Compounding the problem of identifying leading indicators in safety-critical systems is their relatively weak predictive quality to date (Gonçalves, Silva, Lima & Meliá, 2008; Håvold, 2005; Meliá et al., 2008; Pousette et al., 2008), with very low R-square values of less than 30%. Thus, even with sophisticated statistical analysis, leading indicators alone may not be sufficient to provide early warnings in safety-critical systems: “As catastrophes are rare, not suffering a catastrophe is not proof that safety controls are sufficient and fully effective” (Conlin, Brabazon & Lee, 2004). To address the weaknesses of these quantitative studies, recent leading indicator analyses have adopted a compositional approach, coupling quantitative and qualitative analyses, using safety cases, case studies and human and organizational error analyses, as well as statitiscal analyses (Braun, Philipps, Schatz & Wagner, 2009; Conlin et al., 2004; Kelly & McDermid, 2001; McBurney & Parsons, 2001).
Thus, generalizing leading indicator results across different studies, domains and systems is a persistent research challenge for several reasons. First, it is difficult to generalize from any sample estimate to its corresponding population characteristics; from population characteristics to theory; or from experimental findings to theory (Lee & Baskerville, 2003). These problems are especially difficult in large-scale systems, which are characterized by a large number of variables, nonlinearities and uncertainties. At the same time, although the consequences can be severe when an adverse event happens in a safety-critical system, the probability of such an event happening is usually very small. Generalizability in safety-critical systems therefore becomes difficult when the data are characterized as sparse or arising from infrequent events because generalizability is affected by sample sizes (Brennan, 2001). Thus, it is difficult to scale and extrapolate from sparse samples in safety-critical systems. Finally, generalizing in safety critical systems may require enormous computing, human and financial resources in order to run enough test cases or simulations in order to generalize (Liu & Aitkin, 2008).
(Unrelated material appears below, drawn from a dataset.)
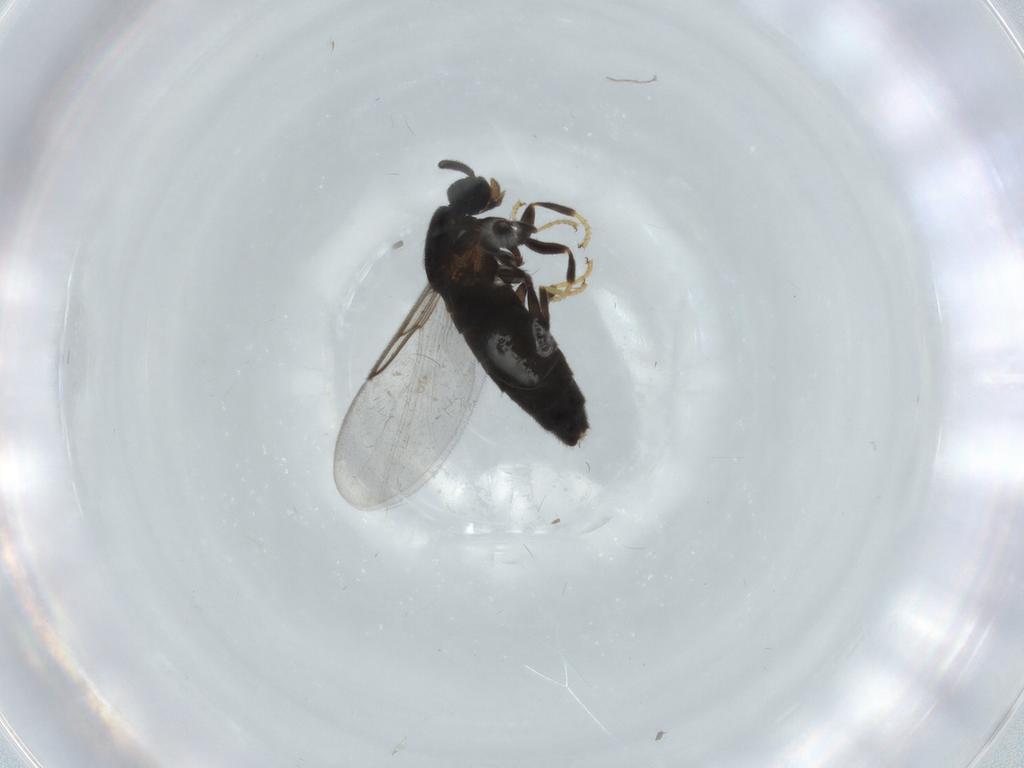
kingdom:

Generalized prediction models that have been developed therefore suffer from limitations, such as the need for recalibration after original models are applied to local conditions, which requires model flexibility (Altman, 1968; Collins and Green, 1982; Grice and Ingram, 2001; Sawalha and Sayed, 2006). In addition, models may be based on a known or unrealistic distributions (Chang, 2004; Sawalha and Sayed, 2006; Grun and Leisch, 2007) or uncorrelated error terms (Elyasiani et al., 2007). In practice, distributions may be unknown or the data may be serially correlated, all of which cause problems for generalized models.
Identifying generalized leading indicators can be difficult when system characteristics have their theoretical origins at the individual level and emergent properties at higher levels—for instance, in systems where organizational climate, individual and team effectiveness, and organizational learning are important. Organizational culture and climate are both individual and group level constructs—incorporate 2009 climate references, along with Klein & Kozlowski references….. Thus, leading indicators of adverse events in complex, multi-level systems of organizations often reflect the complexity of their domain and provide precursors at multiple organizational levels (House, Rousseau & Thomas-Hunt, 1995).